Comme quoi la musique moderne islandaise ne se résume pas à Björk et Sigur Rós, la compagnie Arstidir, issue elle aussi de la petite capitale scandinave, assoit avec cette seconde offrande une certaine notoriété qui malgré tout tarde à franchir les limites de leur cadre insulaire. Même plus, c’est en puisant dans le folklore local que se sont formées, à l’image de leur île abritant derrière une dureté climatique des splendeurs de paysages, ces douze mouvements emplis d’élégance et de quiétude.
"Ljóð í Sand", petit pétale se détachant le premier de son corolle, a d’ailleurs tout d’un chant traditionnel en faisant montre d’une certaine solennité sans oublier d’être affable. Plus généralement, "Svefns Og Voeku Skil" se distingue par le fait qu’il est purement organique ; aucune trace visible de modernité ne vient corrompre cette impression que le temps n’a pas autorité sur cette œuvre. Ainsi, en parfaits fantoches de ce théâtre tragique où finalement la vie s’écoule paisiblement mais avec une certaine gravité, seul un trio de guitares, piano et cordes (parfois que des cordes sur "Hvar") créeront les nuances entre gris clair et gris foncé qui teintent la scène. On se prend alors à imaginer un ciel ennuagé, des landes brumeuses ou enneigées, un panorama inquiétant et tranquillisant à la fois.
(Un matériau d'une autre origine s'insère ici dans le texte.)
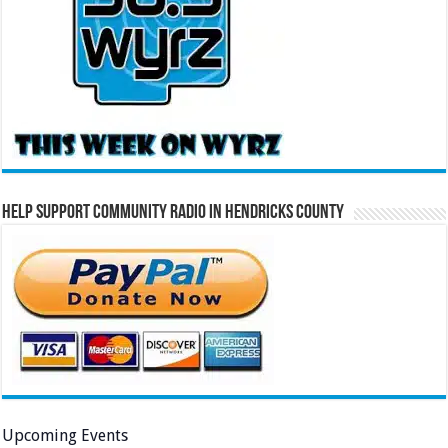
Help Support Community Radio in Hendricks County
Upcoming Events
Les six scandinaves semblent aussi de leur côté avoir subi l’influence des lieux, ils en empreignent leur musique, un peu comme la contemplation pendant des heures de l’océan peut avoir sur l’esprit. Chantant tantôt en islandais, tantôt en anglais, Daníel Auðunsson et ses amis accompagnent durant quarante petites minutes, chacun de son timbre avenant, ces mélodies doucereuses et intemporelles même si quelques titres tels que "Til Hennar" ou "Shades" à l’arrière du peloton surprennent par une proximité avec une musicalité plus actuelle... Le premier par des effets de chœurs chers à Porcupine Tree, le second semblant être un arrangement acoustique d’un brûlot de metal progressif, avec la nervosité et la puissance maîtrisée que cela suppose.
Au final, Arstidir attire la sympathie grâce, au delà d’un talent d’écriture indéniable, à cette capacité à favoriser l’imagination et à s’inventer des ambiances toutes simples soient-elles. "Svefns Og Voeku Skil" est pour cela un petit réconfort qu’il serait bienvenu de s’accorder.